Он взял Полин на мероприятие в качестве своей «спутницы», что часто проделывал в те времена. Да и немудрено: она любила выпить, а его устраивало, что есть еще кто-то, с кем можно пообщаться, кроме бухгалтера из Севеноукса, который о нем не слышал, но требовал селфи.
Бетани указала на фотографию, на которой он держал Полин за талию, а Майк улыбнулся и рассказал ей о промахе с «Бухпремией Кента». С этого момента Бетани начала долгий процесс превращения Майка в лучшего и более счастливого человека.
– Ты должен был пойти туда со своим другом, – сказала она.
От неожиданности Майк порвал пакетик и рассыпал арахис на столе. Кажется, его тайна – уже не тайна.
Они выпили еще по пинте, а потом еще и еще. Майк никогда раньше по-настоящему не признавался в своей ориентации. Тем более так открыто: в пабе, коллеге. Он был достаточно взрослым, чтобы скрывать это как свернутый платочек в глубоком кармане. Его тайна никогда еще не показывалась на дневном свету.
Почему же? Да по сотне причин. По тысяче причин. И все эти причины были связаны вместе узлом стыда. Именно этот узел и начала распутывать Бетани. Она запретила Майку чувствовать стыд. Она была из другого поколения. Из того поколения, которому Майк завидует. Он иногда видит их на улицах. Он уверен, что у всех есть уязвимые места и неуверенность и молодым людям, конечно, есть еще с чем бороться. Но радость, с какой они умеют себя преподносить, заставляет Майка одновременно и гордиться, и ревновать.
Процесс не был быстрым и легким, но все это время Бетани оставалась с ним. Майк признался друзьям, коллегам. Он помнит, как впервые рассказал об этом Полин: был очень серьезен, торжественен, когда раскрыл перед ней свой секрет. Полин крепко обняла его и просто сказала: «Наконец-то, дорогой. Наконец-то».
Майк задается порой вопросом, почему Полин так легко это восприняла, но, опять же, – разные поколения.

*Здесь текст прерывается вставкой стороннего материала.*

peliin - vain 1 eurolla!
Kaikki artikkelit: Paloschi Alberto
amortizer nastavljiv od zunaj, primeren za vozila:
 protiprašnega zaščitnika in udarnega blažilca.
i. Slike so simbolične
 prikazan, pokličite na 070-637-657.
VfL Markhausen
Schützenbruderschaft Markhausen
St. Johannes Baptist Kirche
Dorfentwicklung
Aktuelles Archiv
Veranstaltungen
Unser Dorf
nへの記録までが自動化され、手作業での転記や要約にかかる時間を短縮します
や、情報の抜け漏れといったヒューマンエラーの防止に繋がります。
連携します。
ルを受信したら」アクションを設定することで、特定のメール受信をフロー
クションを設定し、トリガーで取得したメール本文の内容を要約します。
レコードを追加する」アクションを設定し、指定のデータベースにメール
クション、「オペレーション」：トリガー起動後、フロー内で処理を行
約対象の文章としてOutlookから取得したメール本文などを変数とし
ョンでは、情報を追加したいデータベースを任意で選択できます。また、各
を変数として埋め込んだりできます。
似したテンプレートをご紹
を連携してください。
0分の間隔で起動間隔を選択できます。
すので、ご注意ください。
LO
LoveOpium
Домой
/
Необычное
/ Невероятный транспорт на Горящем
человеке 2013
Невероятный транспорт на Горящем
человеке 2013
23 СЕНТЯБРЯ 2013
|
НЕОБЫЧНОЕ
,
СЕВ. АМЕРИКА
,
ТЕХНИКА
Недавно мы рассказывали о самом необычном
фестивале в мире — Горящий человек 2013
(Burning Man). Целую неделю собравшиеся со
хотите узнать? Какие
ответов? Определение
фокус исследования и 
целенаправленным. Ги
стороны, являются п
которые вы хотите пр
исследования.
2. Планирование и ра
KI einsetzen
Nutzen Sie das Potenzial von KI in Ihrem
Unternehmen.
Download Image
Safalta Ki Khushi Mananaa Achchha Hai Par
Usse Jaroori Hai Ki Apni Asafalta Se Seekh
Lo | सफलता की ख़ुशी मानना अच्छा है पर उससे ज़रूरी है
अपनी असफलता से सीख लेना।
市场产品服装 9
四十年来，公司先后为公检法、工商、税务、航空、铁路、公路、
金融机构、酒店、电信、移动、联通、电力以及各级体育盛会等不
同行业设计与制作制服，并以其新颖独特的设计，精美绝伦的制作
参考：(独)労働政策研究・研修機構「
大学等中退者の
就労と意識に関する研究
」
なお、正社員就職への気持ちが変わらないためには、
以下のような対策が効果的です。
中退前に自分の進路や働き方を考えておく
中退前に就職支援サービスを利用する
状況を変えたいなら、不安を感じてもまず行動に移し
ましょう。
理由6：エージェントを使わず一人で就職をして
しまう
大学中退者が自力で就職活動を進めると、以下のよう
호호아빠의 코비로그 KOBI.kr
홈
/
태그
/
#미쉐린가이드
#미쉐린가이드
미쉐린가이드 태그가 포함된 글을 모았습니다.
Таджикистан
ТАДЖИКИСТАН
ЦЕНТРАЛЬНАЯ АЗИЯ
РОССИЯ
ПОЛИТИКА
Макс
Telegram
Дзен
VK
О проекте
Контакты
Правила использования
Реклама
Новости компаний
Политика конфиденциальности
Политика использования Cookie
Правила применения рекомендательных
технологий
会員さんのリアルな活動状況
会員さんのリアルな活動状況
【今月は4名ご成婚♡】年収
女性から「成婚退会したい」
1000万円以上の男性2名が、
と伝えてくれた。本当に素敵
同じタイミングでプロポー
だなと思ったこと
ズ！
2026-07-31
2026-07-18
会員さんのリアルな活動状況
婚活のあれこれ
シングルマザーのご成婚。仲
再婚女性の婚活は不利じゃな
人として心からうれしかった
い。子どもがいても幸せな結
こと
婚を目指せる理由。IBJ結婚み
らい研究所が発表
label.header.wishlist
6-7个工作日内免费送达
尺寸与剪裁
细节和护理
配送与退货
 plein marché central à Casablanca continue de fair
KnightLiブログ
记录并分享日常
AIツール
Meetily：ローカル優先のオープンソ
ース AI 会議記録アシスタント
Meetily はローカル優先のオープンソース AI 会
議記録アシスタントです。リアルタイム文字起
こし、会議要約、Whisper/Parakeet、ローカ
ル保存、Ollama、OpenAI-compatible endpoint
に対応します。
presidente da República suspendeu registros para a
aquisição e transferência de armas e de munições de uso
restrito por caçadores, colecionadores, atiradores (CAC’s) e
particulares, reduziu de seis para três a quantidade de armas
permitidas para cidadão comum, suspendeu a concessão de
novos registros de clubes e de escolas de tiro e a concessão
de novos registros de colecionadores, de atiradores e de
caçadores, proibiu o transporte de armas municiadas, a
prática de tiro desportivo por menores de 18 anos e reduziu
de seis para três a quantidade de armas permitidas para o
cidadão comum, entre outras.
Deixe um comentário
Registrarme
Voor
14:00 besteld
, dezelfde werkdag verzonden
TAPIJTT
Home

Майк никогда не делал официальных каминг-аутов на публику, хотя об этом мог узнать любой, кто захотел бы по-настоящему. Он по-прежнему бывает на мероприятиях с Полин, но также и со Стивом, Грегом или любым другим мужчиной, которого ему удалось зацепить, но не удержать.
Постепенно, шаг за шагом, он осознал, что меняется внутренне. Конечно, он по-прежнему выглядел потрясающе, носил костюмы, укладывал волосы лаком и флиртовал с женщинами, но начал становиться самим собой. Стал подлинным, настоящим. И, вы знаете, за этим последовало счастье.
Он стал лучше: как человек, как друг, как коллега, как ведущий. Если бы на ITV снимали тот пилот сейчас, то Майк, без сомнения, получил бы там работу.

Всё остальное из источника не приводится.